Task brief. Repeat verbatim the lines that open with the one containing "From when to" and close with the one containing "12:00 PM to 1:00 PM", including both, and omit the pictures from your answer.

Material for this exercise.
_ _ _ _

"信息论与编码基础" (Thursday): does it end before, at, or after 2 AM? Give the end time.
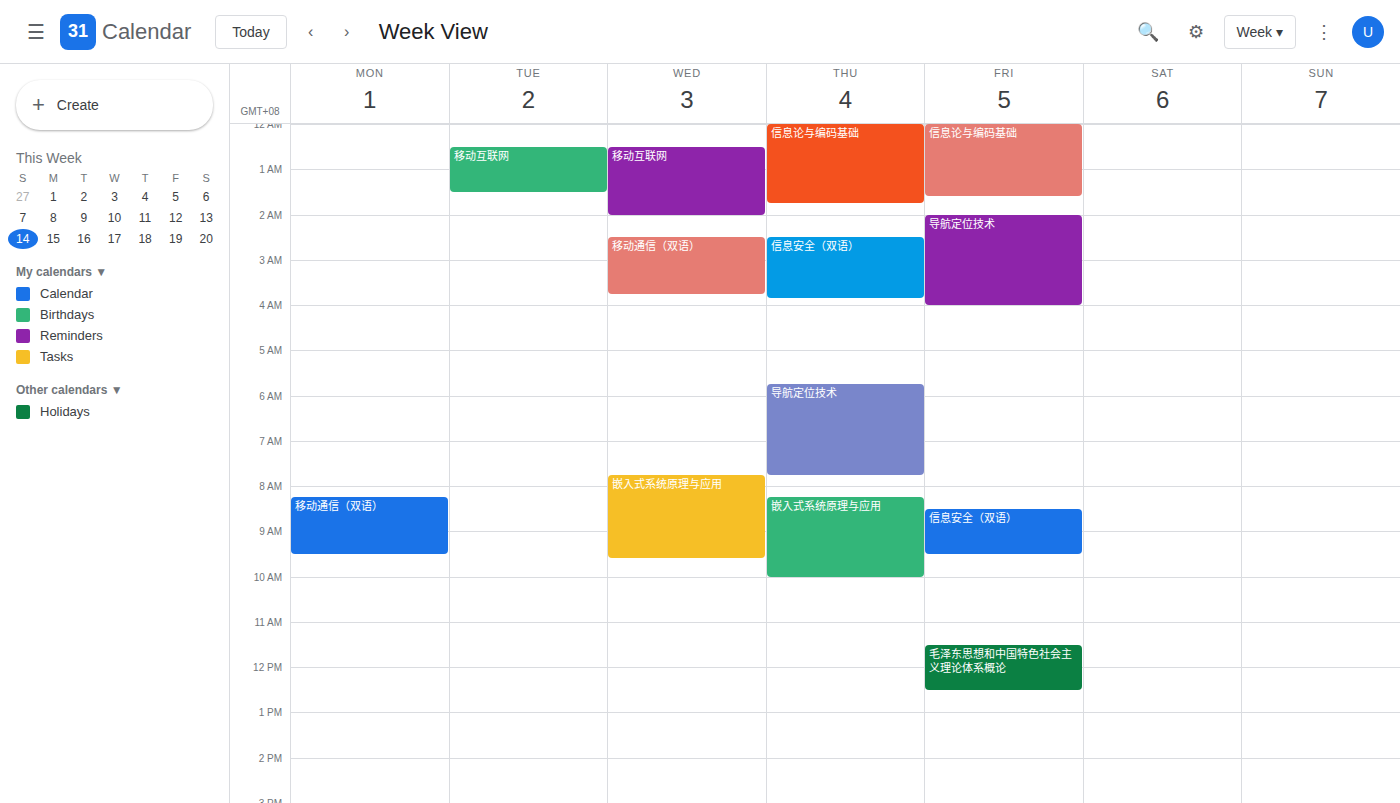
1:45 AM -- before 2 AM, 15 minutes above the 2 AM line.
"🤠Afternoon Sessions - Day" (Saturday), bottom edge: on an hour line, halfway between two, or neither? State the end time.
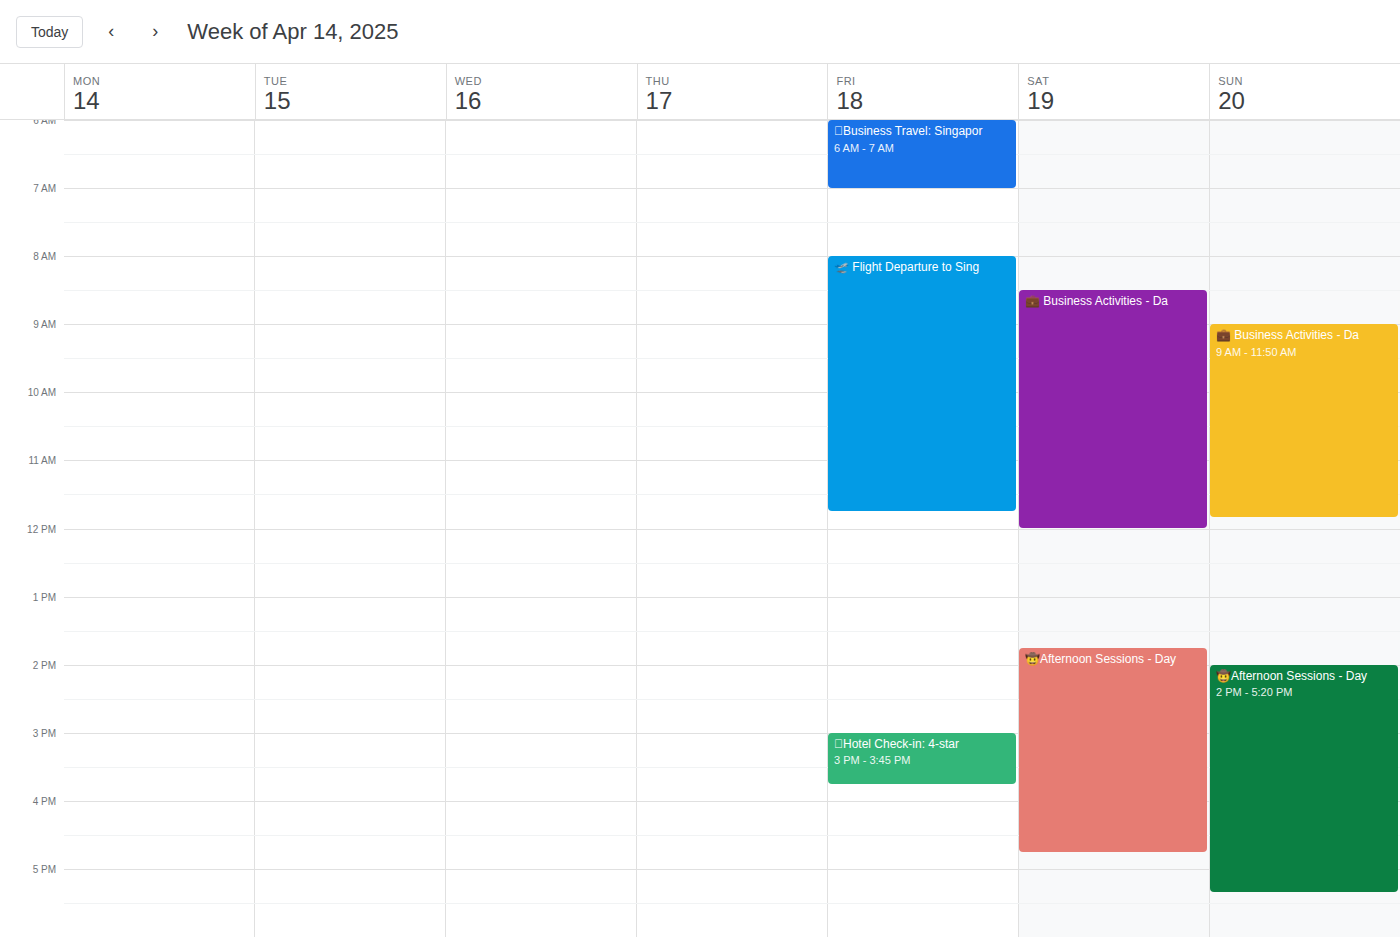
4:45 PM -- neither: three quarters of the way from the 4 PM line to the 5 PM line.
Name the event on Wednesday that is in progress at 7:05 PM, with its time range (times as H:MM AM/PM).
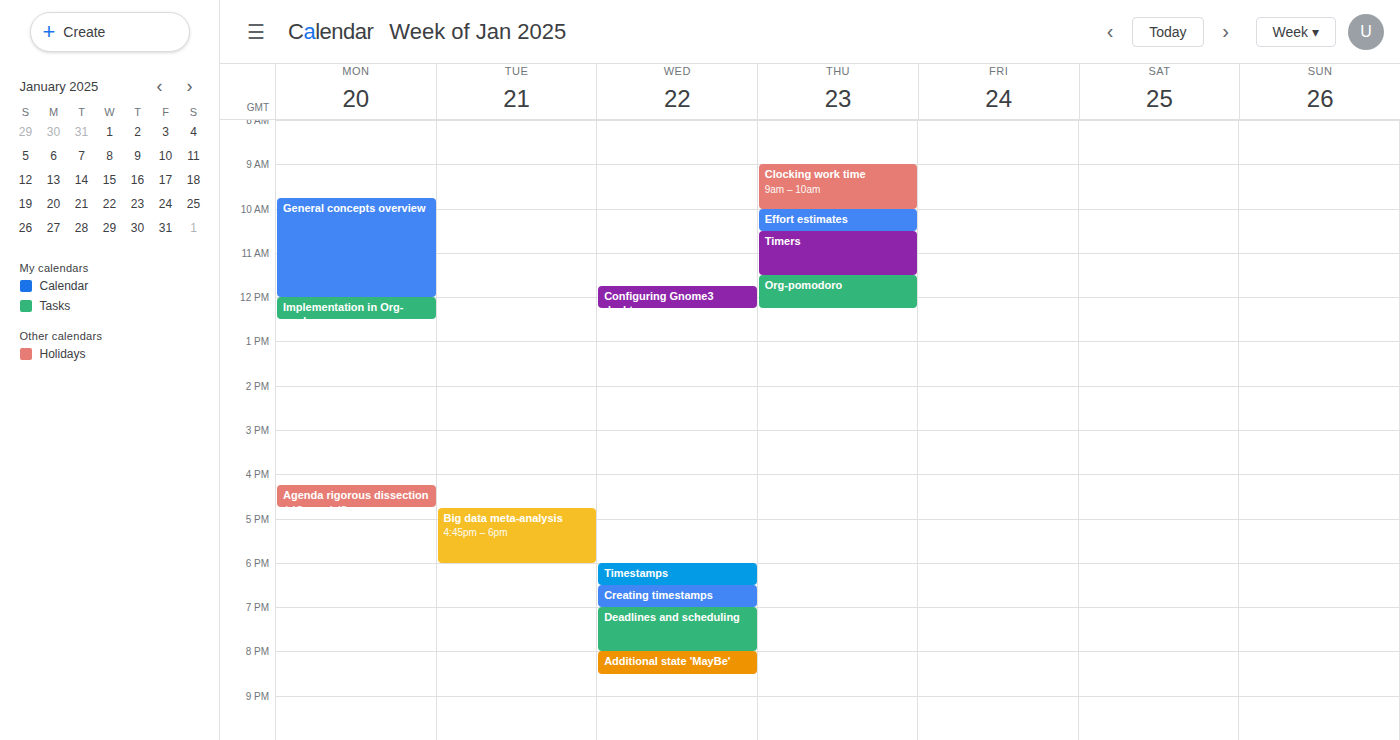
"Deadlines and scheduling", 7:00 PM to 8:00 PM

_ _ _ _

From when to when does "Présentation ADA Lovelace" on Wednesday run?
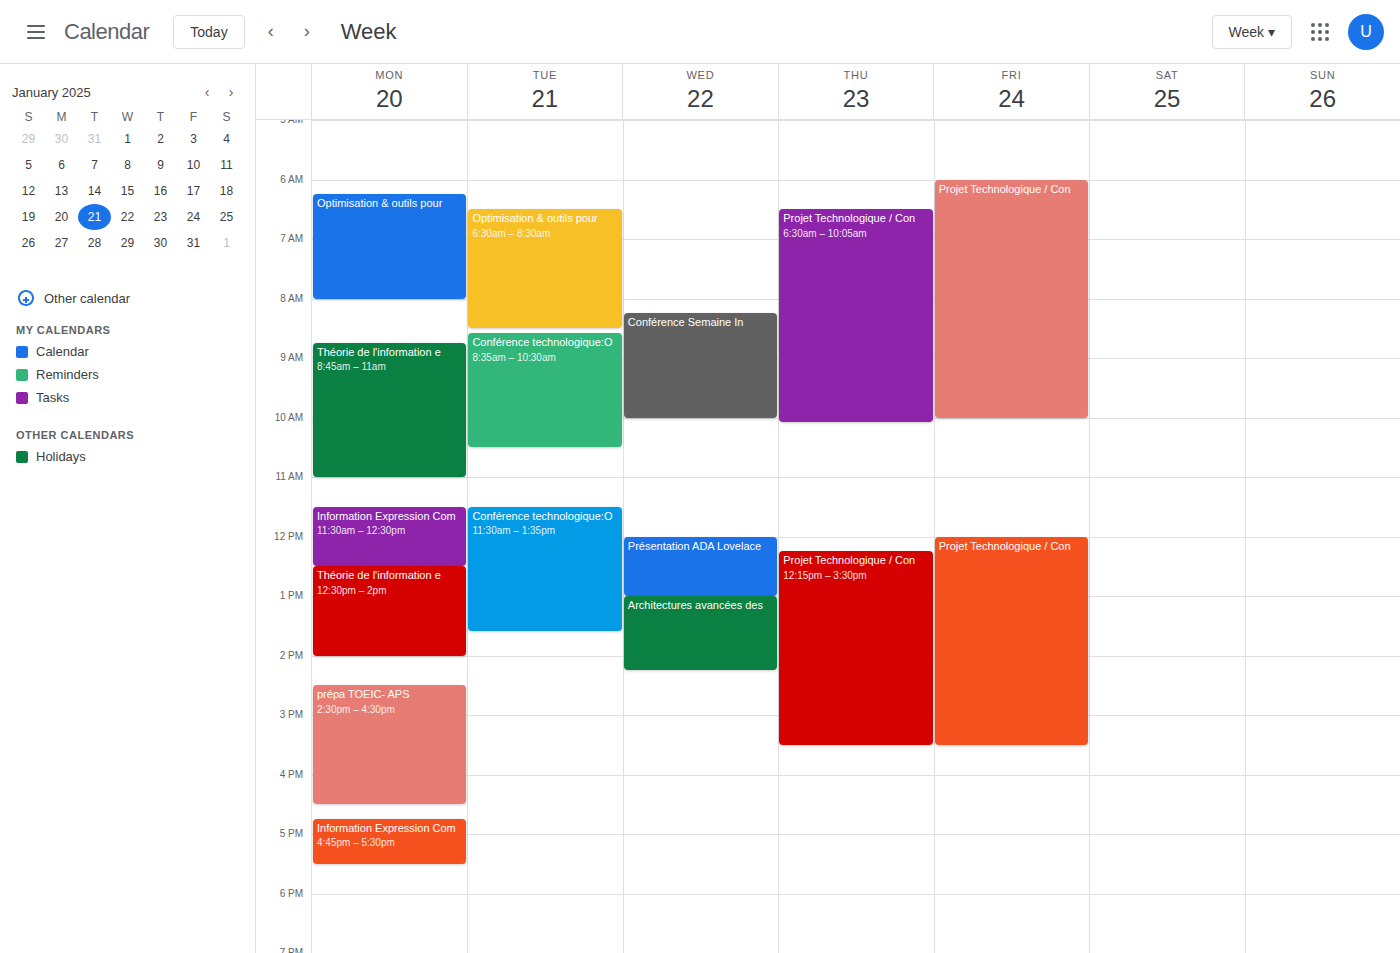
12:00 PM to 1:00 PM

_ _ _ _

Correct response.
From when to when does "Présentation ADA Lovelace" on Wednesday run?
12:00 PM to 1:00 PM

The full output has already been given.